→ Dataset records

□ □ □ □ □ □ □

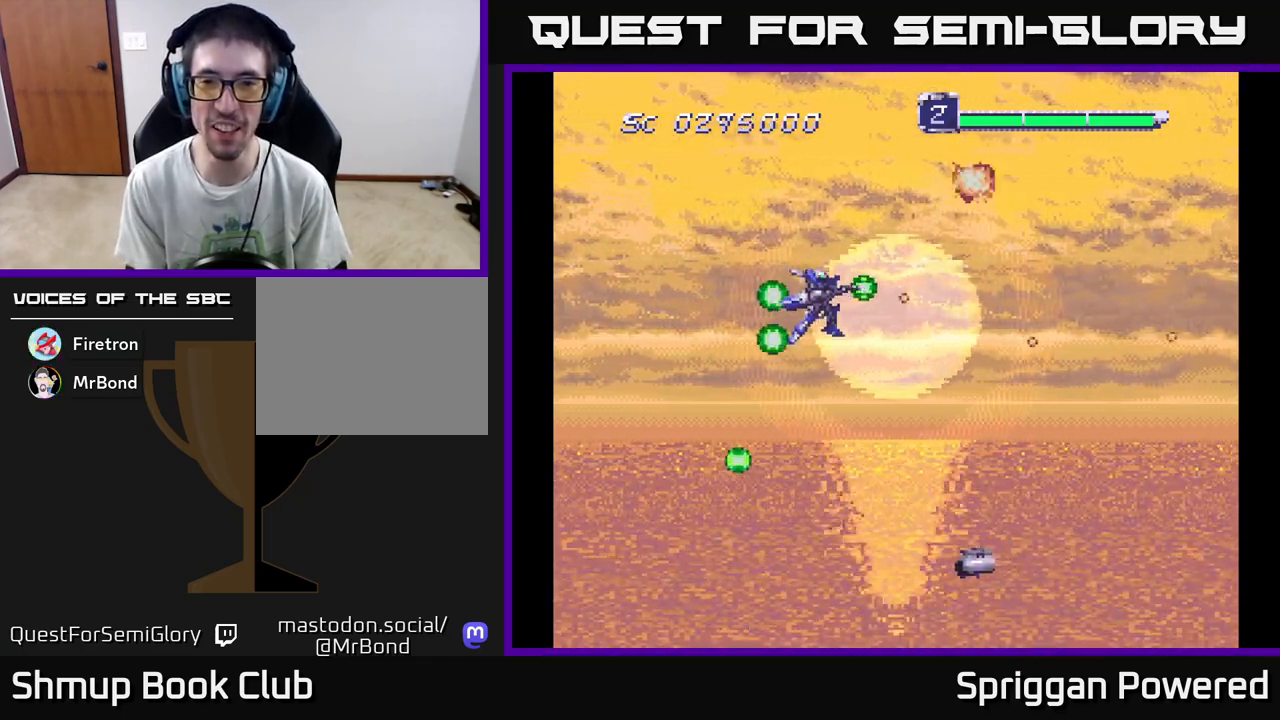
{"buttons": ["A", "DPAD_DOWN", "DPAD_RIGHT"], "events": [[67, "A", "down"], [83, "DPAD_UP", "up"], [100, "DPAD_DOWN", "down"], [167, "A", "up"], [233, "A", "down"], [300, "DPAD_RIGHT", "down"], [317, "DPAD_RIGHT", "up"], [350, "A", "up"], [383, "DPAD_RIGHT", "down"], [417, "A", "down"]]}
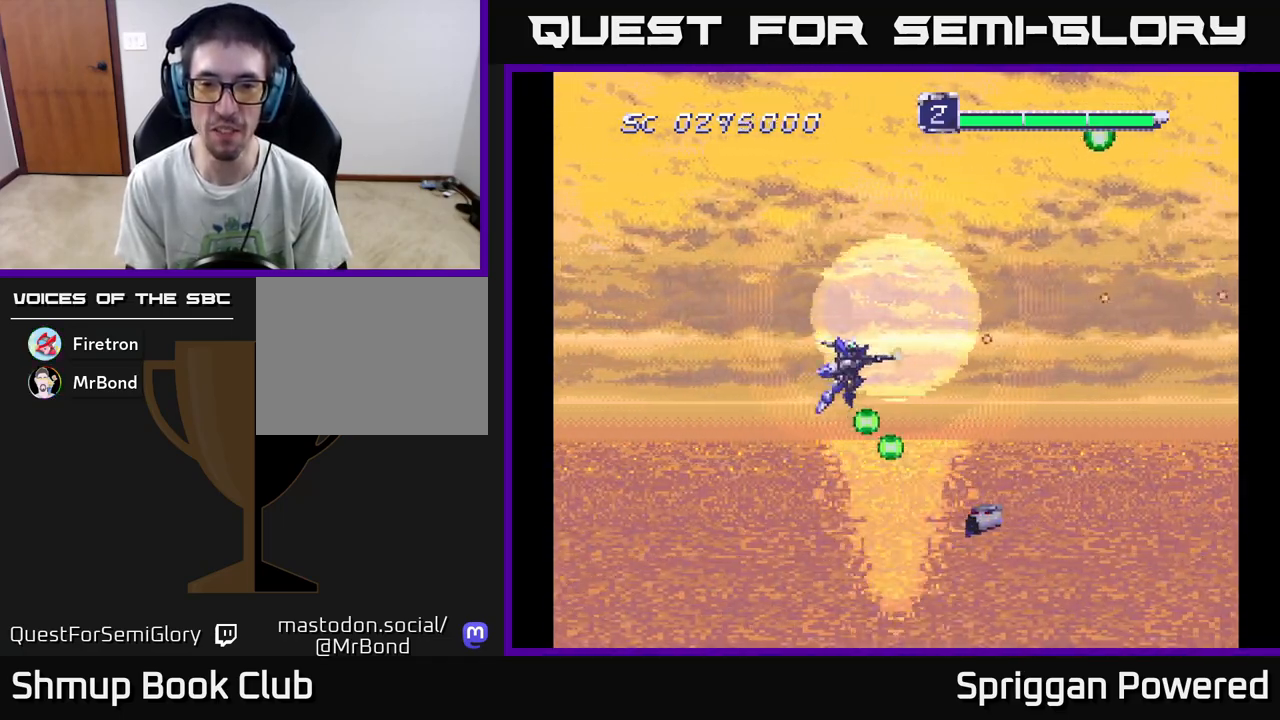
{"buttons": ["A", "DPAD_UP"]}
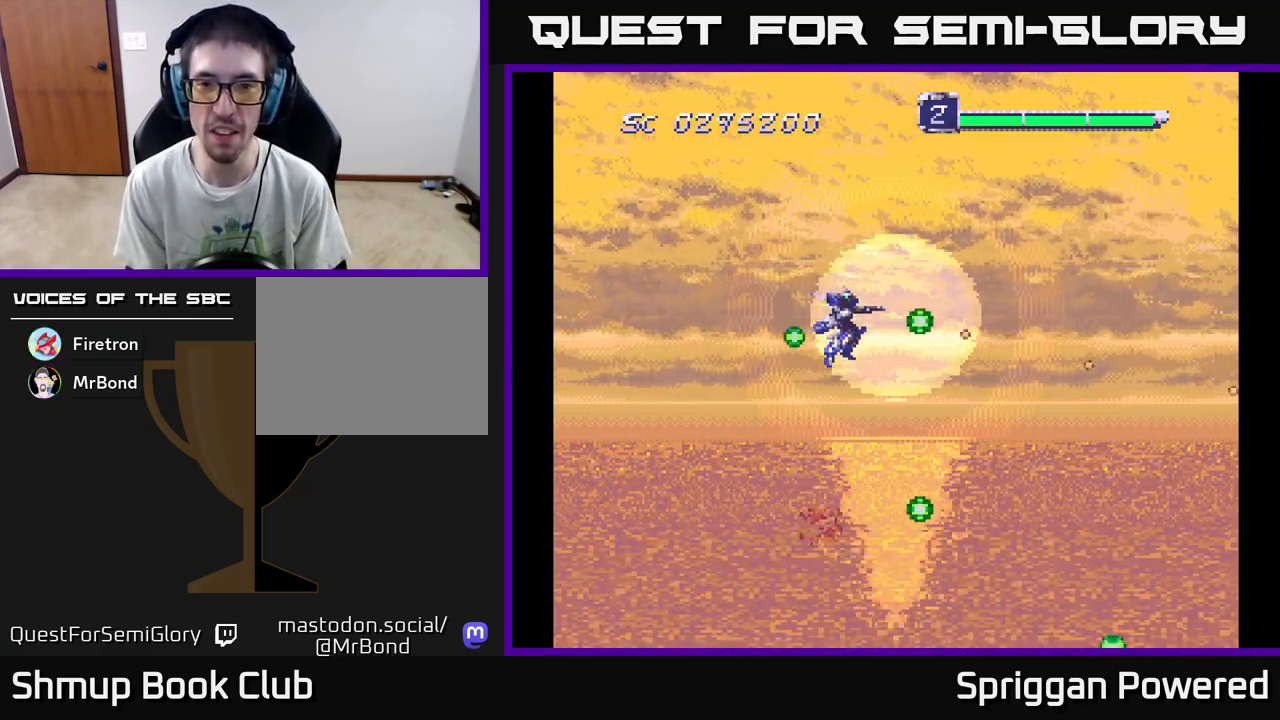
{"buttons": [], "events": [[17, "DPAD_RIGHT", "down"], [17, "DPAD_UP", "up"], [33, "A", "up"], [83, "DPAD_RIGHT", "up"], [150, "A", "down"], [217, "A", "up"], [317, "A", "down"], [400, "A", "up"]]}
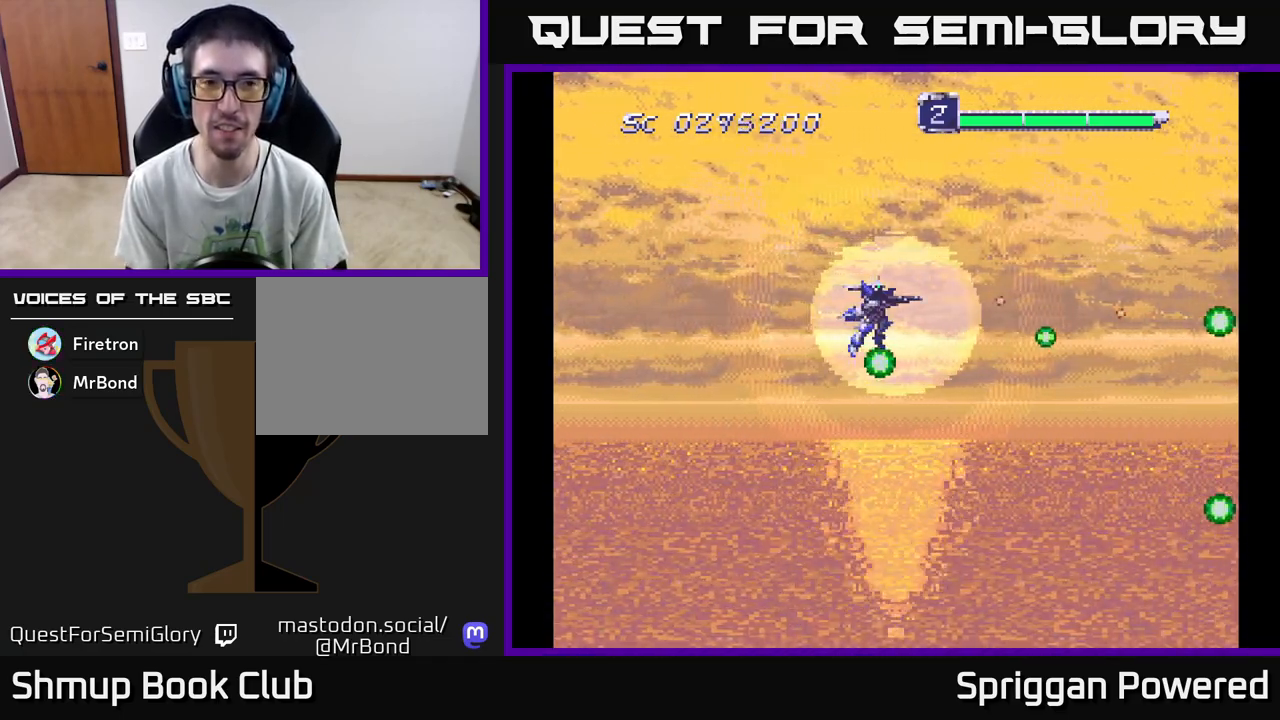
{"buttons": ["A"], "events": [[283, "A", "down"], [383, "A", "up"], [500, "A", "down"]]}
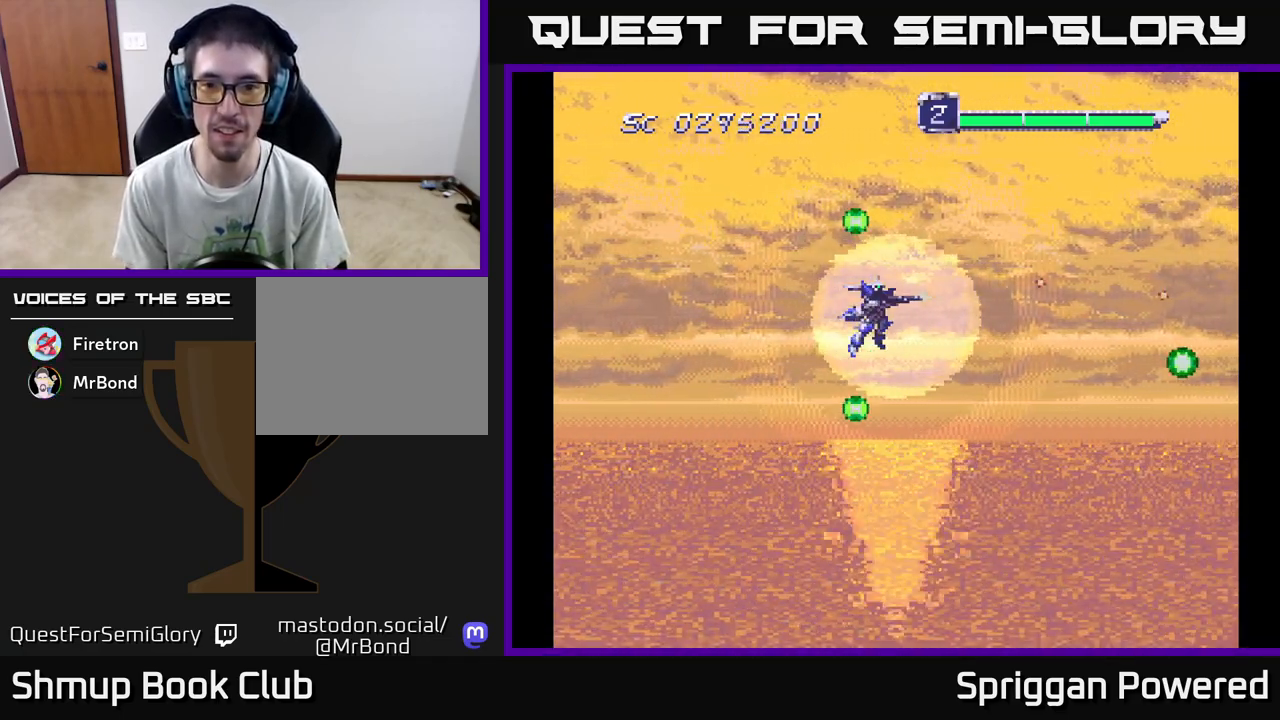
{"buttons": [], "events": [[67, "DPAD_DOWN", "down"], [100, "A", "up"], [217, "A", "down"], [267, "DPAD_DOWN", "up"], [300, "A", "up"], [400, "A", "down"], [500, "A", "up"]]}
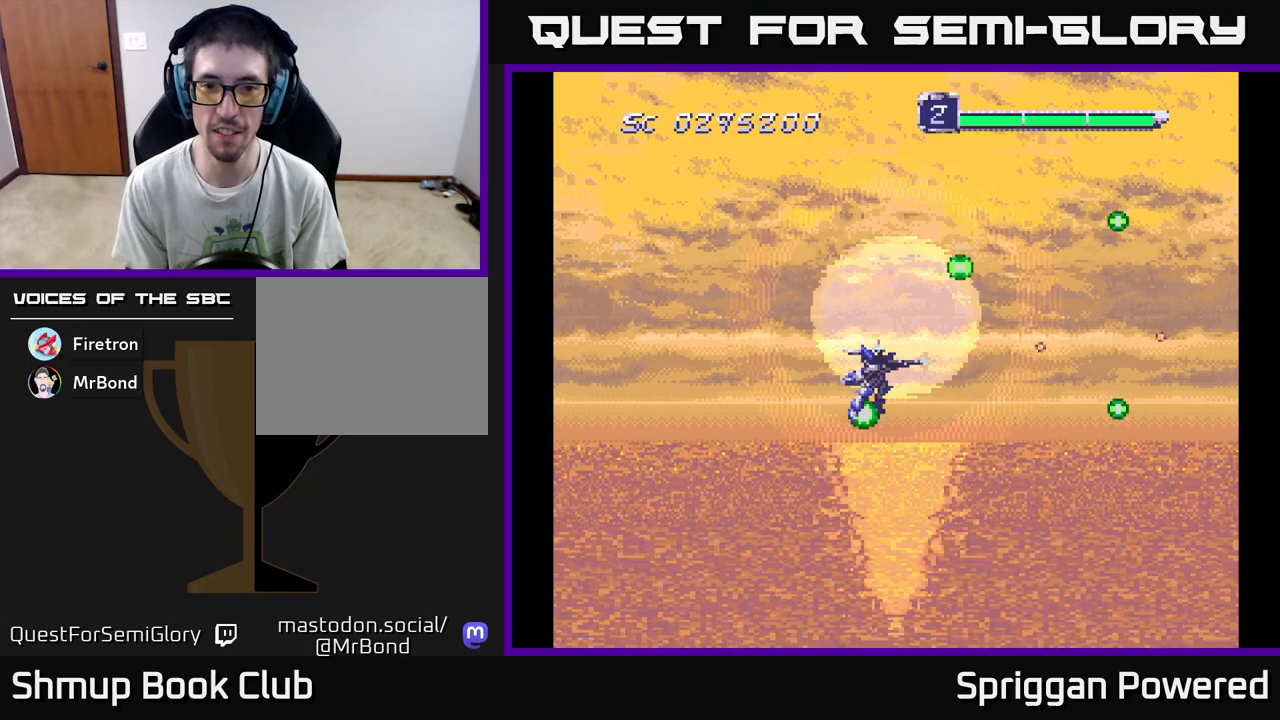
{"buttons": ["A"], "events": [[117, "A", "down"], [183, "A", "up"], [283, "A", "down"], [300, "DPAD_LEFT", "down"], [367, "A", "up"], [433, "DPAD_LEFT", "up"], [483, "A", "down"]]}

□ □ □ □ □ □ □

→ What is being asked
Could you transcribe the material above exactly, keeping every picture out?

→ The completed task
{"buttons": ["A", "DPAD_DOWN", "DPAD_RIGHT"], "events": [[67, "A", "down"], [83, "DPAD_UP", "up"], [100, "DPAD_DOWN", "down"], [167, "A", "up"], [233, "A", "down"], [300, "DPAD_RIGHT", "down"], [317, "DPAD_RIGHT", "up"], [350, "A", "up"], [383, "DPAD_RIGHT", "down"], [417, "A", "down"]]}
{"buttons": ["A", "DPAD_UP"]}
{"buttons": [], "events": [[17, "DPAD_RIGHT", "down"], [17, "DPAD_UP", "up"], [33, "A", "up"], [83, "DPAD_RIGHT", "up"], [150, "A", "down"], [217, "A", "up"], [317, "A", "down"], [400, "A", "up"]]}
{"buttons": ["A"], "events": [[283, "A", "down"], [383, "A", "up"], [500, "A", "down"]]}
{"buttons": [], "events": [[67, "DPAD_DOWN", "down"], [100, "A", "up"], [217, "A", "down"], [267, "DPAD_DOWN", "up"], [300, "A", "up"], [400, "A", "down"], [500, "A", "up"]]}
{"buttons": ["A"], "events": [[117, "A", "down"], [183, "A", "up"], [283, "A", "down"], [300, "DPAD_LEFT", "down"], [367, "A", "up"], [433, "DPAD_LEFT", "up"], [483, "A", "down"]]}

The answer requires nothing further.